> [Records supplied]:
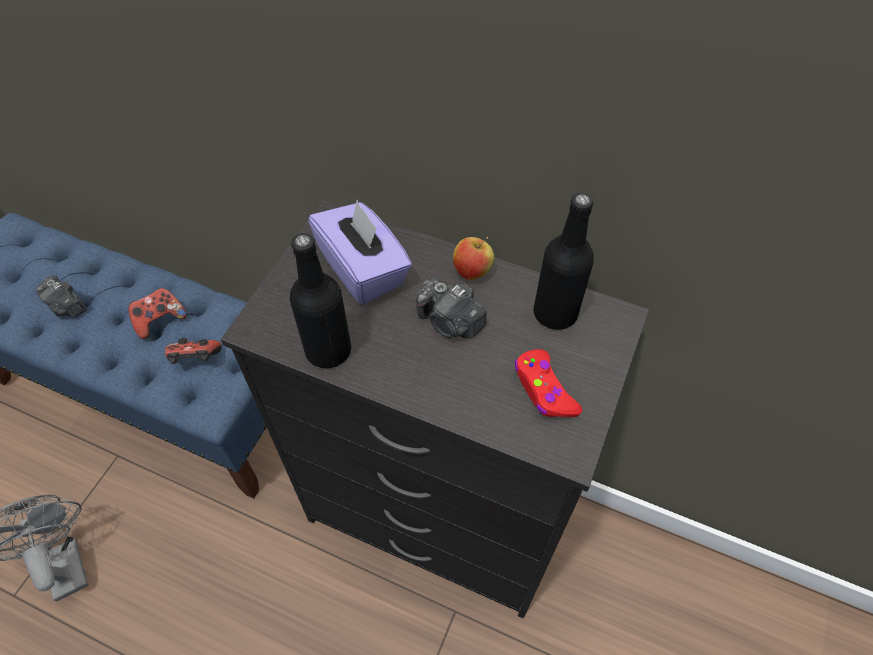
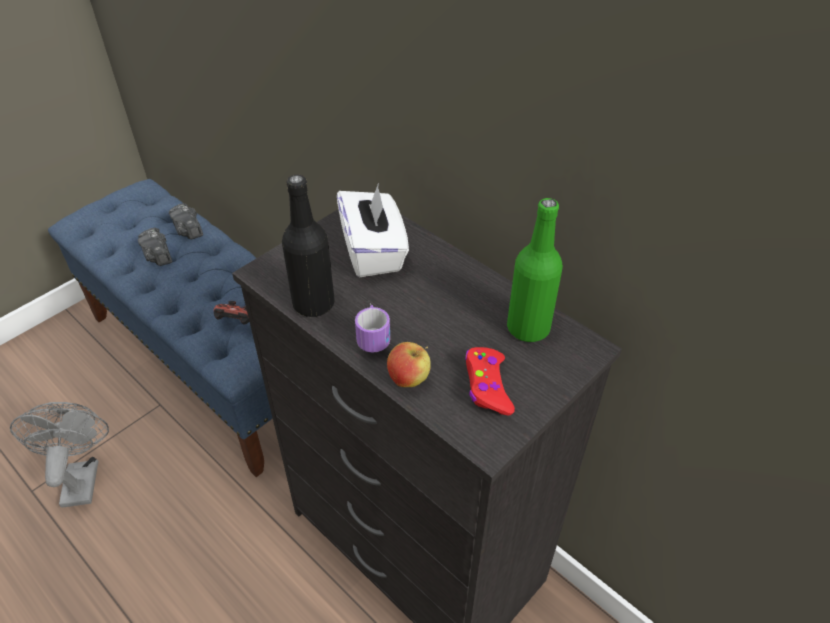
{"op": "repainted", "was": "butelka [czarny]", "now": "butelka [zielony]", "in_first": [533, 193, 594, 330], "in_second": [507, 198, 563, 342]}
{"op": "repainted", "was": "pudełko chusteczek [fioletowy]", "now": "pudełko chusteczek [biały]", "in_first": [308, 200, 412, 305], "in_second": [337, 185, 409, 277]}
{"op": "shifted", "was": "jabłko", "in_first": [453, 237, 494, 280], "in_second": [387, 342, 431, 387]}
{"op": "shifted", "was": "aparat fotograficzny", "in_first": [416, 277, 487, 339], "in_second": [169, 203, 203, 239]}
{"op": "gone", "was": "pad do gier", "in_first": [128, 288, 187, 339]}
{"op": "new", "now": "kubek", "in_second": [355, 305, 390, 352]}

> [Exercise brief]: None of the pictures should appear; the rest of the entries must be reproduced exactly.

> [Response area]:
{"op": "repainted", "was": "butelka [czarny]", "now": "butelka [zielony]", "in_first": [533, 193, 594, 330], "in_second": [507, 198, 563, 342]}
{"op": "repainted", "was": "pudełko chusteczek [fioletowy]", "now": "pudełko chusteczek [biały]", "in_first": [308, 200, 412, 305], "in_second": [337, 185, 409, 277]}
{"op": "shifted", "was": "jabłko", "in_first": [453, 237, 494, 280], "in_second": [387, 342, 431, 387]}
{"op": "shifted", "was": "aparat fotograficzny", "in_first": [416, 277, 487, 339], "in_second": [169, 203, 203, 239]}
{"op": "gone", "was": "pad do gier", "in_first": [128, 288, 187, 339]}
{"op": "new", "now": "kubek", "in_second": [355, 305, 390, 352]}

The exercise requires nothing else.